*HOW TO COMPLETE THIS TASK:* When a line in the entries contains the word "الأعمال", copy that line in full.

*MATERIAL PROVIDED:*

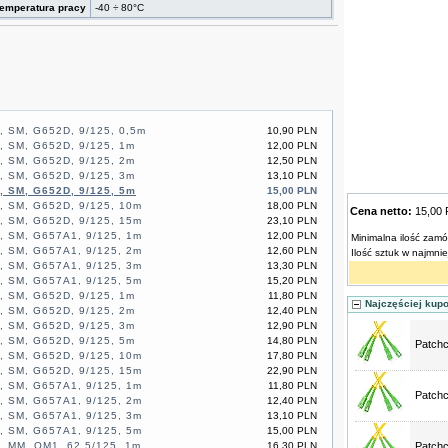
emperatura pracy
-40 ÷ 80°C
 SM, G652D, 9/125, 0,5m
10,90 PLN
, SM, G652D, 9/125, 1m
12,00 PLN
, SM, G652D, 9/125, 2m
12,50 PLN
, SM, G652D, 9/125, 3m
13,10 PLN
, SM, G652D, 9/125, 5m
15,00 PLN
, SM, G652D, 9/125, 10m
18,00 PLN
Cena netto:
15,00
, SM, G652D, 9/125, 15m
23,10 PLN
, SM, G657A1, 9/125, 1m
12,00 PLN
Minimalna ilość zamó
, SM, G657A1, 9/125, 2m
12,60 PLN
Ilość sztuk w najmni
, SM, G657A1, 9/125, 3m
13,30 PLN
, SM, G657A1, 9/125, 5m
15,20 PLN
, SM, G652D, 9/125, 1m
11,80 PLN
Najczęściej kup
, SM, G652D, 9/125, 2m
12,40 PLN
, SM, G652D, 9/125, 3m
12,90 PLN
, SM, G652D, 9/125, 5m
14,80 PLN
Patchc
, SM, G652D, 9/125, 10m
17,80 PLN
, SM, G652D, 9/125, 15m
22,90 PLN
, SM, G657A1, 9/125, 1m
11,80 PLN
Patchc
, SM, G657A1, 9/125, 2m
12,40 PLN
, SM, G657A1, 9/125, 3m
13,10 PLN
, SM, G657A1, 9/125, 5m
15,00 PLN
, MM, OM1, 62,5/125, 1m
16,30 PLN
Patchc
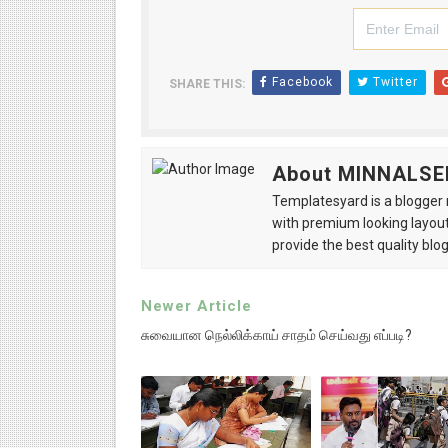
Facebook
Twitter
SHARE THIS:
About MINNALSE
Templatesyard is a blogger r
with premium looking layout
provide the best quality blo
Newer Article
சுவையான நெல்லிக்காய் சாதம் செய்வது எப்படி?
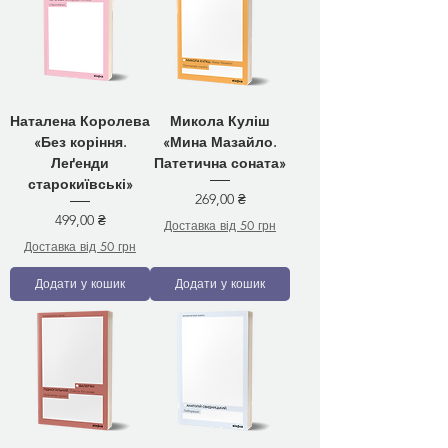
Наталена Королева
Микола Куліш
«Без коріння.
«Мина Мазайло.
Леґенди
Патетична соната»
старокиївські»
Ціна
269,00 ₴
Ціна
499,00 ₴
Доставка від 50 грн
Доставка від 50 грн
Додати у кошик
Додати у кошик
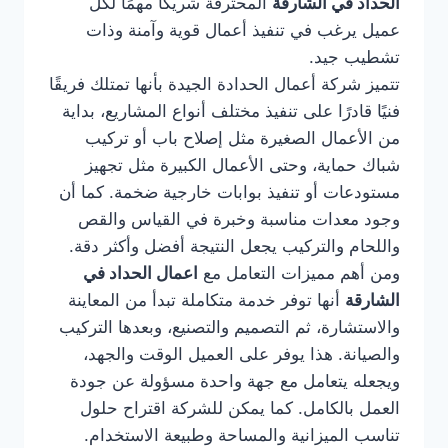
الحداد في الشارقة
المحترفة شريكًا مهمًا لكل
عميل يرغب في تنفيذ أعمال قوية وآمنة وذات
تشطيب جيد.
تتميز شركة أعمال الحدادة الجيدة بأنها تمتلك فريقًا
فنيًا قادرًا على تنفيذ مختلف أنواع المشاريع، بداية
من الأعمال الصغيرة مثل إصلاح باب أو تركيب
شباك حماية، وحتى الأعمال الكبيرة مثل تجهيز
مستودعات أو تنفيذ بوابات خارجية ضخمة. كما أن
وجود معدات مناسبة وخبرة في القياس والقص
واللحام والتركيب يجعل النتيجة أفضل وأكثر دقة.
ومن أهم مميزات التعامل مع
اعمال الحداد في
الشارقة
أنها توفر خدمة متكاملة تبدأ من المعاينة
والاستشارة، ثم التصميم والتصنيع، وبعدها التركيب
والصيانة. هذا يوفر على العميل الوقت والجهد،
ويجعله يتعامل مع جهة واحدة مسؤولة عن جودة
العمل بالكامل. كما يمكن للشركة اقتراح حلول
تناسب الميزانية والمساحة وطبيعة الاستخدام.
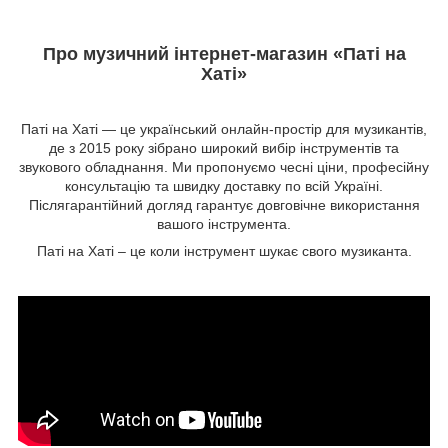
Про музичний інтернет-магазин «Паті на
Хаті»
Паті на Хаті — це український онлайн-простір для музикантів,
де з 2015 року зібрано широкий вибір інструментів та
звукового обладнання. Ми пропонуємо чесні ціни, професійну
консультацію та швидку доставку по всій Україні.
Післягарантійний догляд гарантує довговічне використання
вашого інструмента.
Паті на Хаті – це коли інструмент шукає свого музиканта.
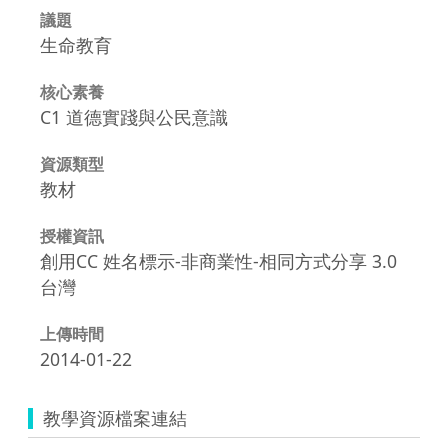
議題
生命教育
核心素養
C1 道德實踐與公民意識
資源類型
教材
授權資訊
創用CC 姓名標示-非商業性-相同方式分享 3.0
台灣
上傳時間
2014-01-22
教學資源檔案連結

*OUTPUT OF THE TASK:*
من الأعمال الصغيرة مثل إصلاح باب أو تركيب
شباك حماية، وحتى الأعمال الكبيرة مثل تجهيز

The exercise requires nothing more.